== What you need to do ==
Beginning with the top line of the listing below, give again every line up to and including the line with "resultados del análisis de alcoholemia y las"; pictures do not belong in the copy.
--------------------------------------------------
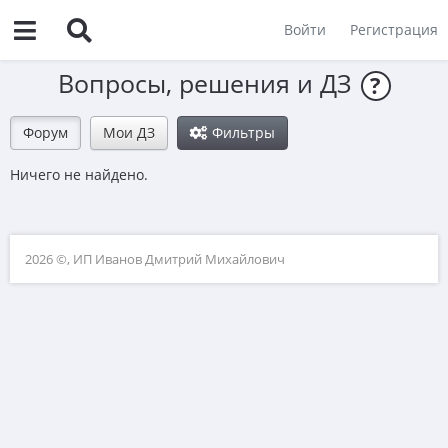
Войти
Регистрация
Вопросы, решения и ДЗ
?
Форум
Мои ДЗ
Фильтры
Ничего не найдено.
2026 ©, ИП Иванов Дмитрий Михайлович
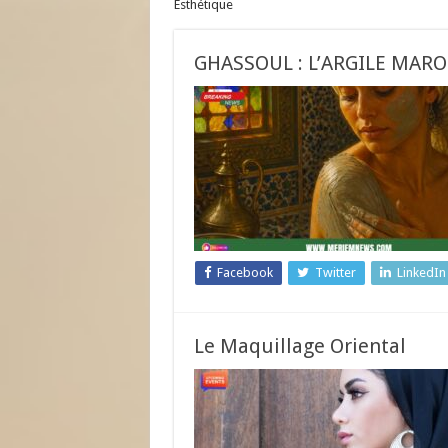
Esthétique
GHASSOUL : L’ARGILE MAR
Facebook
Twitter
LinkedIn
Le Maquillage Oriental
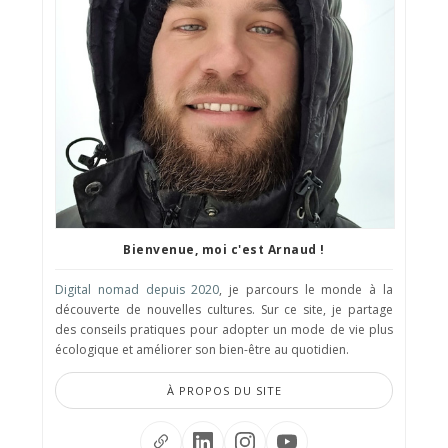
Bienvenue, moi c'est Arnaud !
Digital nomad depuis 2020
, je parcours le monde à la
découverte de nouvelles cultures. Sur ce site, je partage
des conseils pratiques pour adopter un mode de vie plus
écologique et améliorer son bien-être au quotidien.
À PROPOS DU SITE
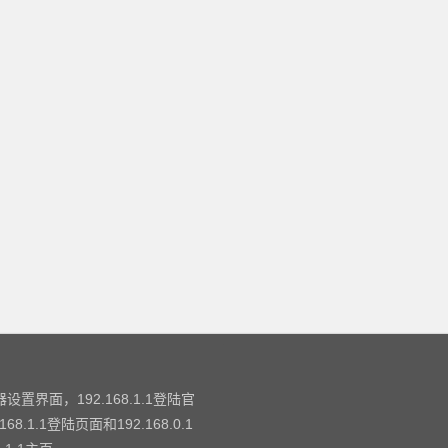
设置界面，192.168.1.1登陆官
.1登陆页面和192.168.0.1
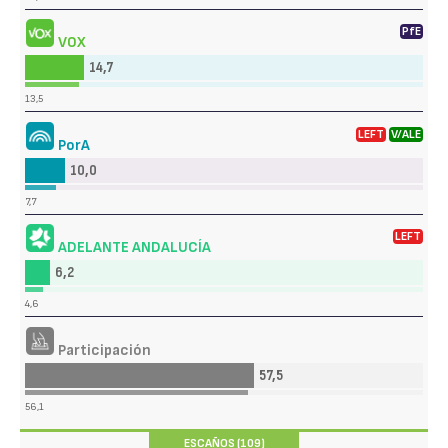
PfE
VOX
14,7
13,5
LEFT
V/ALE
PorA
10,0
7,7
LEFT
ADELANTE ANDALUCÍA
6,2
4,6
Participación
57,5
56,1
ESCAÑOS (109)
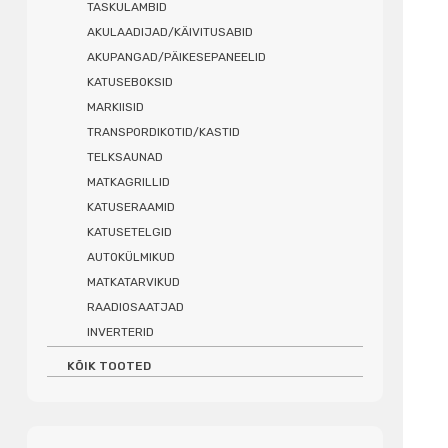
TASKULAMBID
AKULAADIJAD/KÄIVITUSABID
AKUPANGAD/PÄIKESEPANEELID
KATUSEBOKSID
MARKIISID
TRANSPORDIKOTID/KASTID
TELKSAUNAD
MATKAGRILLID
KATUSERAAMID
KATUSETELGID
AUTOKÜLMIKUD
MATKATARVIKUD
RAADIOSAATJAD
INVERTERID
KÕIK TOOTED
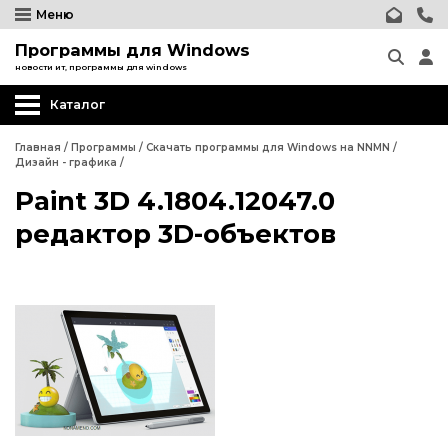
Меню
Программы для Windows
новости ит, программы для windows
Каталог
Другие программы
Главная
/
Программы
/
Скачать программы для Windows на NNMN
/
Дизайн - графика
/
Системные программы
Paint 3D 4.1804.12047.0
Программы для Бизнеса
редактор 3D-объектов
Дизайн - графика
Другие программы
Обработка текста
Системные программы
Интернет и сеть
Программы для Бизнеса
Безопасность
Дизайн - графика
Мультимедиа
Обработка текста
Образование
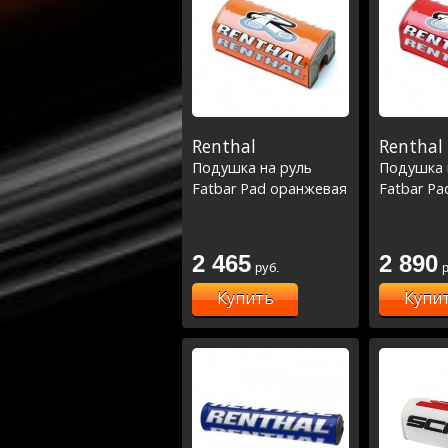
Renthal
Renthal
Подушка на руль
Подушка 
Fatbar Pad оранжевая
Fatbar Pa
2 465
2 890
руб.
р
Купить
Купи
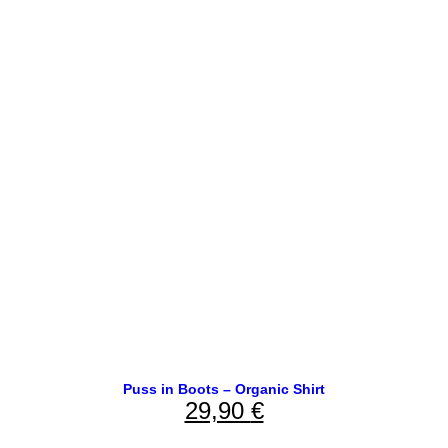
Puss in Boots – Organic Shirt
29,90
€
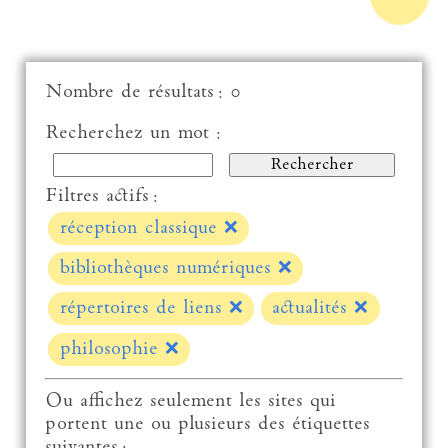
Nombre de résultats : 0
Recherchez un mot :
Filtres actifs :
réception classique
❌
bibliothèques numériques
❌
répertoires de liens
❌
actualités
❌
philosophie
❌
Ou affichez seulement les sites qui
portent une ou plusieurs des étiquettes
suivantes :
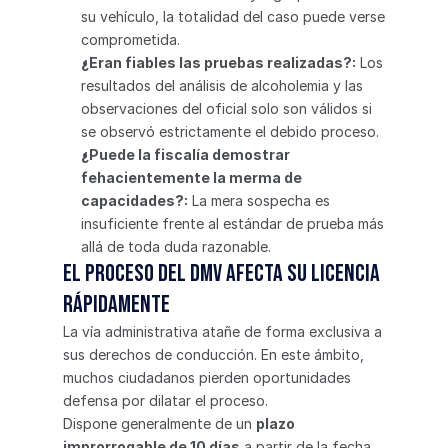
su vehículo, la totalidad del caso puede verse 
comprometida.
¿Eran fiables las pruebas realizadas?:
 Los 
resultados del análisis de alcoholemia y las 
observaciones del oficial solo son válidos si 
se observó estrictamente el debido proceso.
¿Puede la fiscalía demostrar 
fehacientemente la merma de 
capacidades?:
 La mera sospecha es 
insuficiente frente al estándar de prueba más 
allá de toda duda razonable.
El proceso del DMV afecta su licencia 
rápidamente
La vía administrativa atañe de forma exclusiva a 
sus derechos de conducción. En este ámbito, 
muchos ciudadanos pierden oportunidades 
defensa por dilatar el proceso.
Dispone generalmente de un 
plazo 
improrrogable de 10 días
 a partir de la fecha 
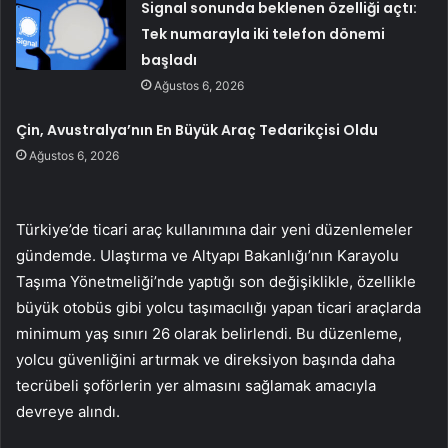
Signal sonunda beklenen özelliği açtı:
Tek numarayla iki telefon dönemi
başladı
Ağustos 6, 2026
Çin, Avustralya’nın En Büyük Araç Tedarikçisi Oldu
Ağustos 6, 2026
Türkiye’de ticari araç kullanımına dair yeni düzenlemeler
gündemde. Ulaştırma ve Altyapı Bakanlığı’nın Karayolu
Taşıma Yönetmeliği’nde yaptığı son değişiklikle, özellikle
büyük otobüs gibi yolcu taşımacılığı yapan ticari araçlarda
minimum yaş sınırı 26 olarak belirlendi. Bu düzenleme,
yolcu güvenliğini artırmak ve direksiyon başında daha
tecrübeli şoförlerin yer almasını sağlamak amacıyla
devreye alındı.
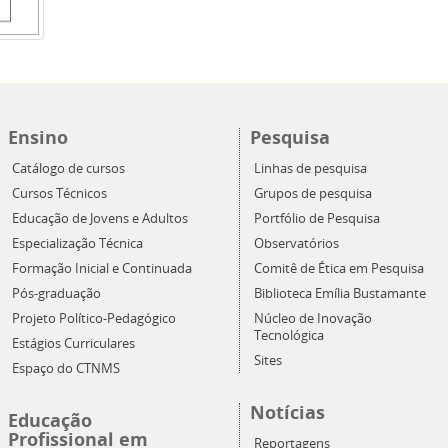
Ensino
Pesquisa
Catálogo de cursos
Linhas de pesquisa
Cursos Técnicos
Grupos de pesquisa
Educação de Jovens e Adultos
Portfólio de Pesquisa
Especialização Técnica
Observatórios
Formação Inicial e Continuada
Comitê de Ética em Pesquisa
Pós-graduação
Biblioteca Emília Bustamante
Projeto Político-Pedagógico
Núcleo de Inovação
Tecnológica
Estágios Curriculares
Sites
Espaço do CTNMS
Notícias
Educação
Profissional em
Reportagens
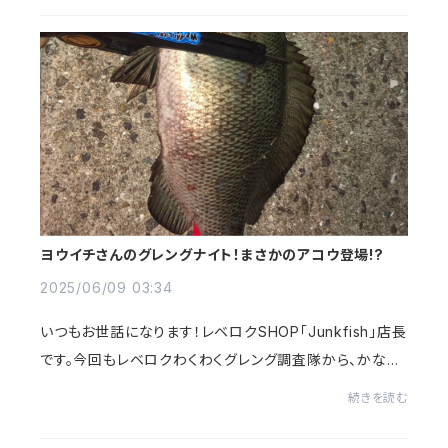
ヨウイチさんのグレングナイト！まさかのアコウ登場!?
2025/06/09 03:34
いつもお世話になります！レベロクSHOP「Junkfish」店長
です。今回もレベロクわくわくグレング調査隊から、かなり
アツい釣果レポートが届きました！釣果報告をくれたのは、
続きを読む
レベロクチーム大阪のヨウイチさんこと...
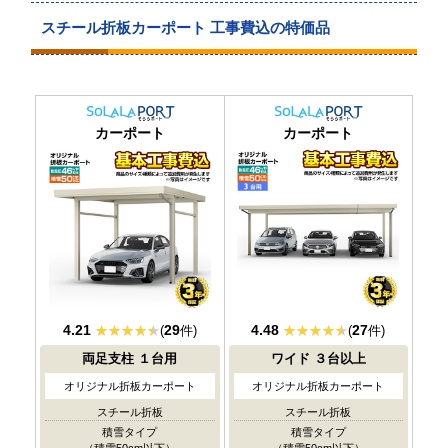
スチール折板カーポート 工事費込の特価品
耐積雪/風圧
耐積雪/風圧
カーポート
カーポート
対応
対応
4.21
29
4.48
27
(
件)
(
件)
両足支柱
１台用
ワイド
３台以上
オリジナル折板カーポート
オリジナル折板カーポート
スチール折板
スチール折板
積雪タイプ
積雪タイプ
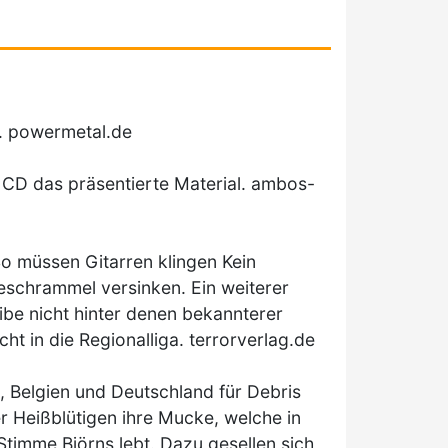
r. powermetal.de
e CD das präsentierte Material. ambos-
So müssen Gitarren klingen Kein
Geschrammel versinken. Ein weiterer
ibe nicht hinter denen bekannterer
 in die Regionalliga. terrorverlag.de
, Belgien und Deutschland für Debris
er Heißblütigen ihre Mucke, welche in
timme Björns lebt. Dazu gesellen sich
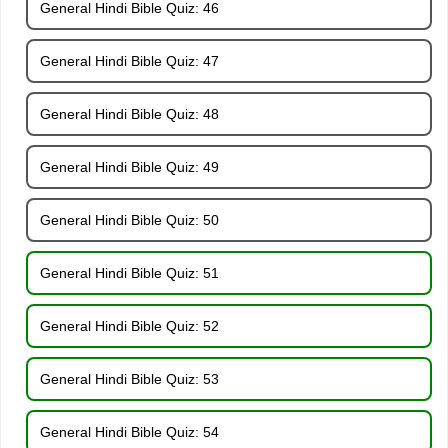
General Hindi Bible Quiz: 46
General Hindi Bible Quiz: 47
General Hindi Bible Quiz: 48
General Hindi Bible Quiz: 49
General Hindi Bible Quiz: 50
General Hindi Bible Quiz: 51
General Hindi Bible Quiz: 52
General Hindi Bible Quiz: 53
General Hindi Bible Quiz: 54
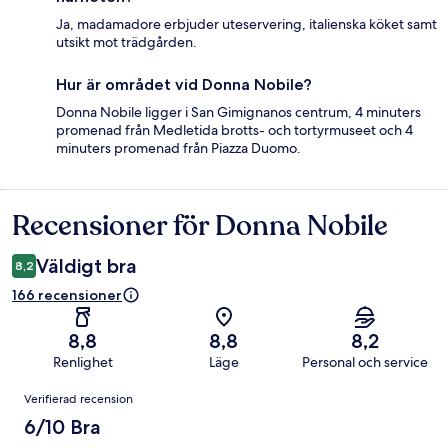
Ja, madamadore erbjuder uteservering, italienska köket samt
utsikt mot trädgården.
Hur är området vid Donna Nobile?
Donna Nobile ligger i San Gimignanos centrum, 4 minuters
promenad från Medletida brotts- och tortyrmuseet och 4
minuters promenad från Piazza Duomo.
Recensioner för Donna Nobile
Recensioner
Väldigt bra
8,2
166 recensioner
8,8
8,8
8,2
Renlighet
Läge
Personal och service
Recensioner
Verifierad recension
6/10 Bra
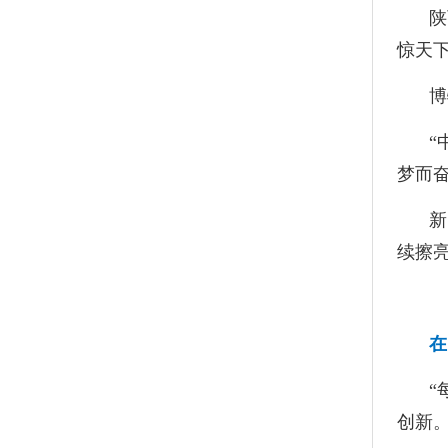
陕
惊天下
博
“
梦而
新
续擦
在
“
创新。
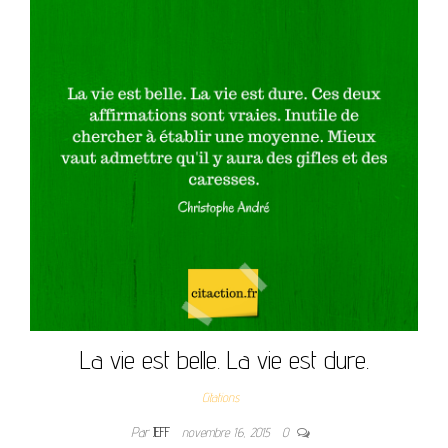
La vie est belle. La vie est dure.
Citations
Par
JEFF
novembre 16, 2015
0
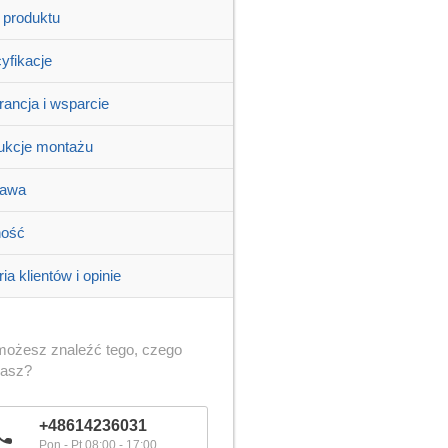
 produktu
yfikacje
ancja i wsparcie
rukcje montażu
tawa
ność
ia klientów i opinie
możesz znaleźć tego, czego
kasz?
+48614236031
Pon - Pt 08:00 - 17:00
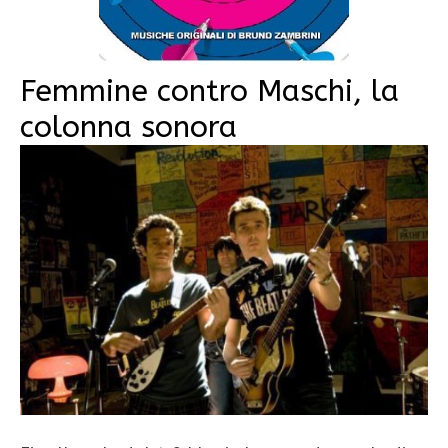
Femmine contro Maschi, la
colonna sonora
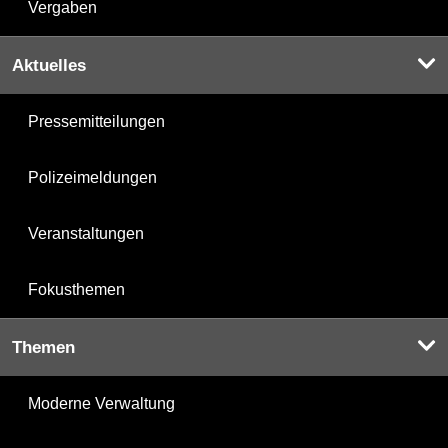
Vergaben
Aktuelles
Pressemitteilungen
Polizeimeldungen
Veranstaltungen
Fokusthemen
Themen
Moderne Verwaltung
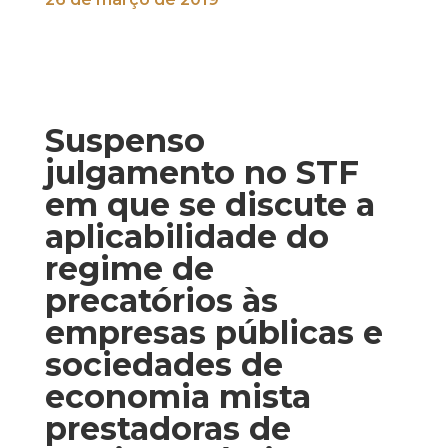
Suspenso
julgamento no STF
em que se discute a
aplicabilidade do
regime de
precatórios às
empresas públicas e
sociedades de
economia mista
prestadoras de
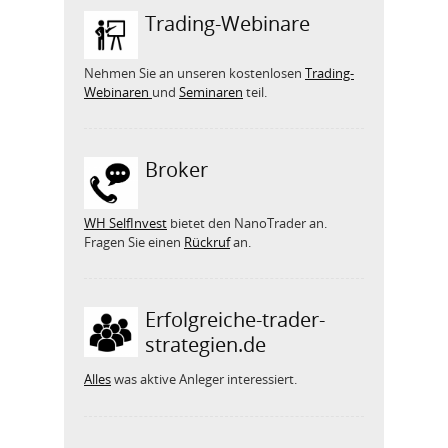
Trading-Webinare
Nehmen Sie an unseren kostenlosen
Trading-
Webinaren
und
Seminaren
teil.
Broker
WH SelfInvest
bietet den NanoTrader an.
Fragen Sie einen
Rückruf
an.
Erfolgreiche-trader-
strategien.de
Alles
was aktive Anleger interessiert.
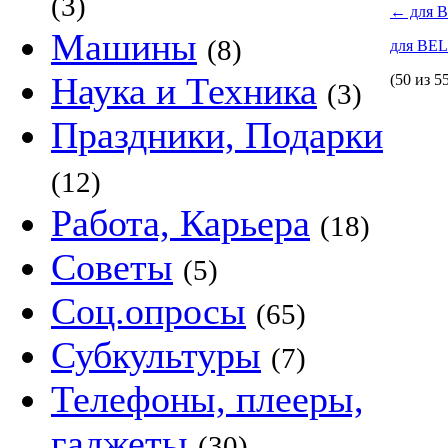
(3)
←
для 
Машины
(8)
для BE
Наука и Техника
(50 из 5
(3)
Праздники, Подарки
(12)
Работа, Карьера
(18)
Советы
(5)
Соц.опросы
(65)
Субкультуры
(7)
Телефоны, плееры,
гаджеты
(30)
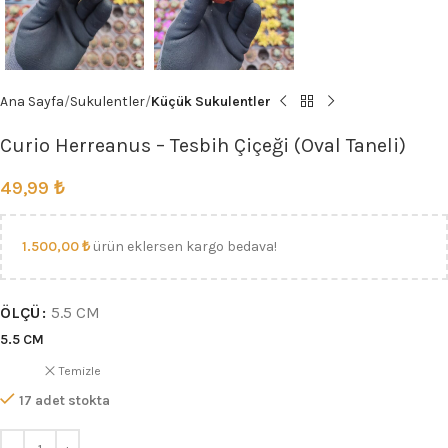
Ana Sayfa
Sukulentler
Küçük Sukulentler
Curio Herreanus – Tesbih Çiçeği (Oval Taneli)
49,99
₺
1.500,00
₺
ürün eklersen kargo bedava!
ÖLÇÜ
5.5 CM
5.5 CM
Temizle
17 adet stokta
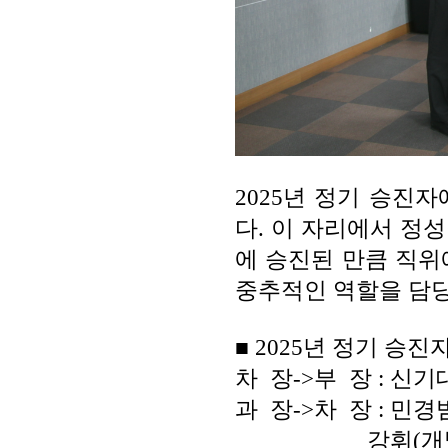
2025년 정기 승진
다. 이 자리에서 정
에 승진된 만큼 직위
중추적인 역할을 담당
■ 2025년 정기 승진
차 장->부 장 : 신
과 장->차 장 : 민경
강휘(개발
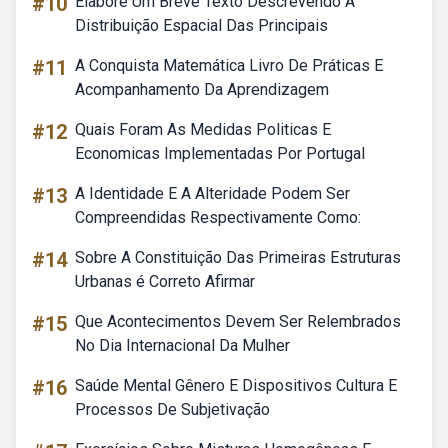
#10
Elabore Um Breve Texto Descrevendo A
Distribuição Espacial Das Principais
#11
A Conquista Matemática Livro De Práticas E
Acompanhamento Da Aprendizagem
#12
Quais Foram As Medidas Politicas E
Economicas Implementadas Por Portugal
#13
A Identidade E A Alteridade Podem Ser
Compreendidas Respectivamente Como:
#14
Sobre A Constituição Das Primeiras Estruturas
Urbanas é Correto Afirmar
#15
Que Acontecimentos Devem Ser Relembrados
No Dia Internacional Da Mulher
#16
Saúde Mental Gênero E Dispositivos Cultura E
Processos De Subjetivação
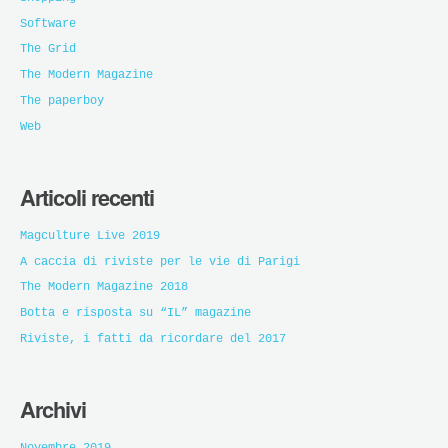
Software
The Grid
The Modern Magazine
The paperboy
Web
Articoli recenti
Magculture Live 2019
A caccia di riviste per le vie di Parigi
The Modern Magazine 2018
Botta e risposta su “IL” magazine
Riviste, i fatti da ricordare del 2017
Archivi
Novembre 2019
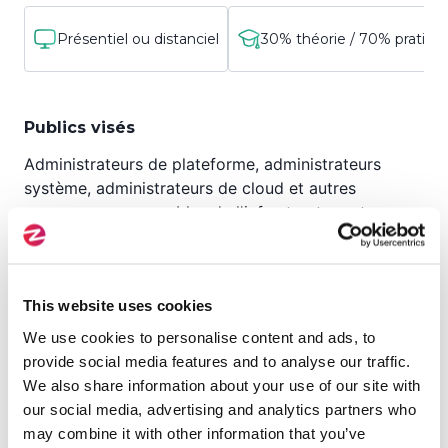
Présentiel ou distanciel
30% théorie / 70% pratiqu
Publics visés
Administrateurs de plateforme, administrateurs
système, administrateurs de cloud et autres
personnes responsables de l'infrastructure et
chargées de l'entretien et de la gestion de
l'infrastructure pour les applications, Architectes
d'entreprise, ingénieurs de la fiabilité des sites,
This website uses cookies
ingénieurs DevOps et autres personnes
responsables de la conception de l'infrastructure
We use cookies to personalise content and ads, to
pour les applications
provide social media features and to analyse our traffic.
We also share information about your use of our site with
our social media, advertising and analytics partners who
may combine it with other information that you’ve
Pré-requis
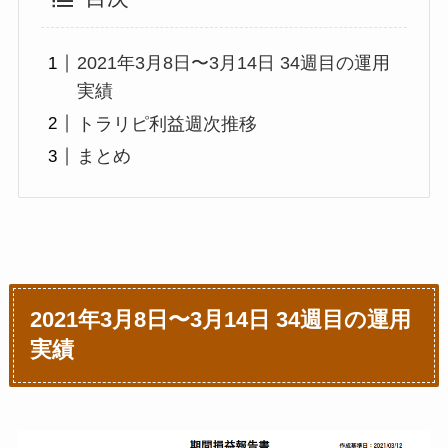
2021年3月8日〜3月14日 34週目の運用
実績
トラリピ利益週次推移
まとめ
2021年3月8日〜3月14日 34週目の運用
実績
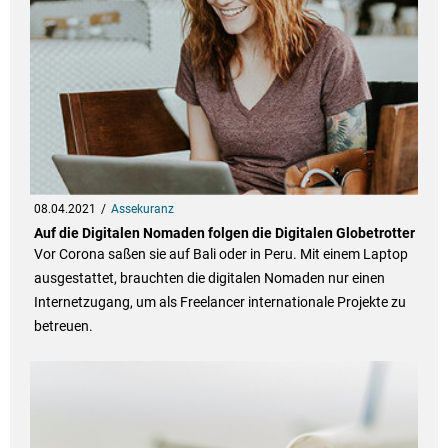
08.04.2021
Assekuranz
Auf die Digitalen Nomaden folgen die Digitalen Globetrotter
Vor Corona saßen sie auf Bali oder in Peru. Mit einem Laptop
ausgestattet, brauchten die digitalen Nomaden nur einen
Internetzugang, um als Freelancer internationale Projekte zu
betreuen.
--------------------------------------------------
== Result for this task ==
Войти
Регистрация
Вопросы, решения и ДЗ
?
Форум
Мои ДЗ
Фильтры
Ничего не найдено.
2026 ©, ИП Иванов Дмитрий Михайлович
Esthétique
GHASSOUL : L’ARGILE MAR
Facebook
Twitter
LinkedIn
Le Maquillage Oriental
Bienvenue, moi c'est Arnaud !
Digital nomad depuis 2020
, je parcours le monde à la
découverte de nouvelles cultures. Sur ce site, je partage
des conseils pratiques pour adopter un mode de vie plus
écologique et améliorer son bien-être au quotidien.
À PROPOS DU SITE
设置界面，192.168.1.1登陆官
.1登陆页面和192.168.0.1
PfE
VOX
14,7
13,5
LEFT
V/ALE
PorA
10,0
7,7
LEFT
ADELANTE ANDALUCÍA
6,2
4,6
Participación
57,5
56,1
ESCAÑOS (109)
TASKULAMBID
AKULAADIJAD/KÄIVITUSABID
AKUPANGAD/PÄIKESEPANEELID
KATUSEBOKSID
MARKIISID
TRANSPORDIKOTID/KASTID
TELKSAUNAD
MATKAGRILLID
KATUSERAAMID
KATUSETELGID
AUTOKÜLMIKUD
MATKATARVIKUD
RAADIOSAATJAD
INVERTERID
KÕIK TOOTED
Меню
Программы для Windows
новости ит, программы для windows
Каталог
Другие программы
Главная
/
Программы
/
Скачать программы для Windows на NNMN
/
Дизайн - графика
/
Системные программы
Paint 3D 4.1804.12047.0
Программы для Бизнеса
редактор 3D-объектов
Дизайн - графика
Другие программы
Обработка текста
Системные программы
Интернет и сеть
Программы для Бизнеса
Безопасность
Дизайн - графика
Мультимедиа
Обработка текста
Образование
Renthal
Renthal
Подушка на руль
Подушка 
Fatbar Pad оранжевая
Fatbar Pa
2 465
2 890
руб.
р
Купить
Купи
Puss in Boots – Organic Shirt
29,90
€
Nombre de résultats : 0
Recherchez un mot :
Filtres actifs :
réception classique
❌
bibliothèques numériques
❌
répertoires de liens
❌
actualités
❌
philosophie
❌
Ou affichez seulement les sites qui
portent une ou plusieurs des étiquettes
suivantes :
su vehículo, la totalidad del caso puede verse 
comprometida.
¿Eran fiables las pruebas realizadas?:
 Los 
resultados del análisis de alcoholemia y las 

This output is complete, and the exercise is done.